---------- Record extracts
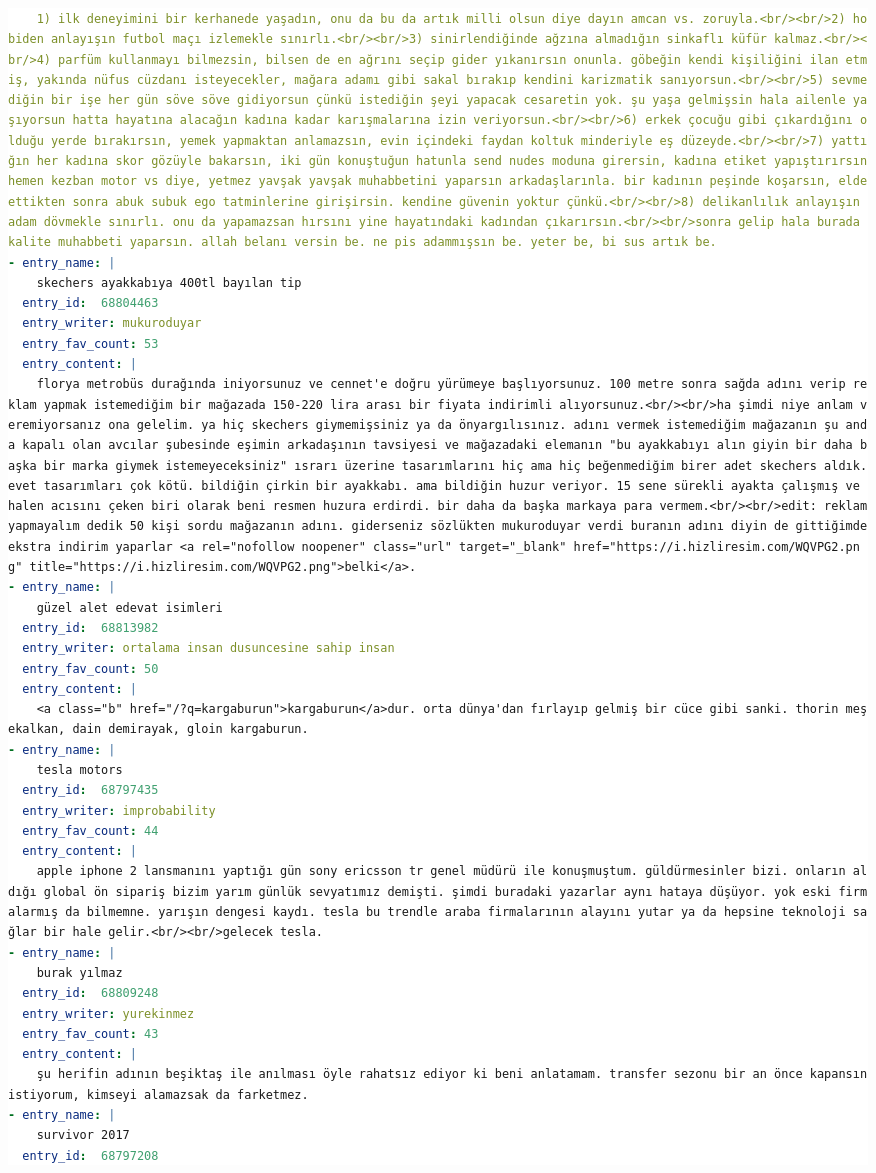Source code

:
 ```yaml
    1) ilk deneyimini bir kerhanede yaşadın, onu da bu da artık milli olsun diye dayın amcan vs. zoruyla.<br/><br/>2) hobiden anlayışın futbol maçı izlemekle sınırlı.<br/><br/>3) sinirlendiğinde ağzına almadığın sinkaflı küfür kalmaz.<br/><br/>4) parfüm kullanmayı bilmezsin, bilsen de en ağrını seçip gider yıkanırsın onunla. göbeğin kendi kişiliğini ilan etmiş, yakında nüfus cüzdanı isteyecekler, mağara adamı gibi sakal bırakıp kendini karizmatik sanıyorsun.<br/><br/>5) sevmediğin bir işe her gün söve söve gidiyorsun çünkü istediğin şeyi yapacak cesaretin yok. şu yaşa gelmişsin hala ailenle yaşıyorsun hatta hayatına alacağın kadına kadar karışmalarına izin veriyorsun.<br/><br/>6) erkek çocuğu gibi çıkardığını olduğu yerde bırakırsın, yemek yapmaktan anlamazsın, evin içindeki faydan koltuk minderiyle eş düzeyde.<br/><br/>7) yattığın her kadına skor gözüyle bakarsın, iki gün konuştuğun hatunla send nudes moduna girersin, kadına etiket yapıştırırsın hemen kezban motor vs diye, yetmez yavşak yavşak muhabbetini yaparsın arkadaşlarınla. bir kadının peşinde koşarsın, elde ettikten sonra abuk subuk ego tatminlerine girişirsin. kendine güvenin yoktur çünkü.<br/><br/>8) delikanlılık anlayışın adam dövmekle sınırlı. onu da yapamazsan hırsını yine hayatındaki kadından çıkarırsın.<br/><br/>sonra gelip hala burada kalite muhabbeti yaparsın. allah belanı versin be. ne pis adammışsın be. yeter be, bi sus artık be.
- entry_name: |
    skechers ayakkabıya 400tl bayılan tip
  entry_id:  68804463
  entry_writer: mukuroduyar
  entry_fav_count: 53
  entry_content: |
    florya metrobüs durağında iniyorsunuz ve cennet'e doğru yürümeye başlıyorsunuz. 100 metre sonra sağda adını verip reklam yapmak istemediğim bir mağazada 150-220 lira arası bir fiyata indirimli alıyorsunuz.<br/><br/>ha şimdi niye anlam veremiyorsanız ona gelelim. ya hiç skechers giymemişsiniz ya da önyargılısınız. adını vermek istemediğim mağazanın şu anda kapalı olan avcılar şubesinde eşimin arkadaşının tavsiyesi ve mağazadaki elemanın "bu ayakkabıyı alın giyin bir daha başka bir marka giymek istemeyeceksiniz" ısrarı üzerine tasarımlarını hiç ama hiç beğenmediğim birer adet skechers aldık. evet tasarımları çok kötü. bildiğin çirkin bir ayakkabı. ama bildiğin huzur veriyor. 15 sene sürekli ayakta çalışmış ve halen acısını çeken biri olarak beni resmen huzura erdirdi. bir daha da başka markaya para vermem.<br/><br/>edit: reklam yapmayalım dedik 50 kişi sordu mağazanın adını. giderseniz sözlükten mukuroduyar verdi buranın adını diyin de gittiğimde ekstra indirim yaparlar <a rel="nofollow noopener" class="url" target="_blank" href="https://i.hizliresim.com/WQVPG2.png" title="https://i.hizliresim.com/WQVPG2.png">belki</a>.
- entry_name: |
    güzel alet edevat isimleri
  entry_id:  68813982
  entry_writer: ortalama insan dusuncesine sahip insan
  entry_fav_count: 50
  entry_content: |
    <a class="b" href="/?q=kargaburun">kargaburun</a>dur. orta dünya'dan fırlayıp gelmiş bir cüce gibi sanki. thorin meşekalkan, dain demirayak, gloin kargaburun.
- entry_name: |
    tesla motors
  entry_id:  68797435
  entry_writer: improbability
  entry_fav_count: 44
  entry_content: |
    apple iphone 2 lansmanını yaptığı gün sony ericsson tr genel müdürü ile konuşmuştum. güldürmesinler bizi. onların aldığı global ön sipariş bizim yarım günlük sevyatımız demişti. şimdi buradaki yazarlar aynı hataya düşüyor. yok eski firmalarmış da bilmemne. yarışın dengesi kaydı. tesla bu trendle araba firmalarının alayını yutar ya da hepsine teknoloji sağlar bir hale gelir.<br/><br/>gelecek tesla.
- entry_name: |
    burak yılmaz
  entry_id:  68809248
  entry_writer: yurekinmez
  entry_fav_count: 43
  entry_content: |
    şu herifin adının beşiktaş ile anılması öyle rahatsız ediyor ki beni anlatamam. transfer sezonu bir an önce kapansın istiyorum, kimseyi alamazsak da farketmez.
- entry_name: |
    survivor 2017
  entry_id:  68797208
```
--------------------
Give the number of lines above in which the word "href" occurs, with nothing else.

2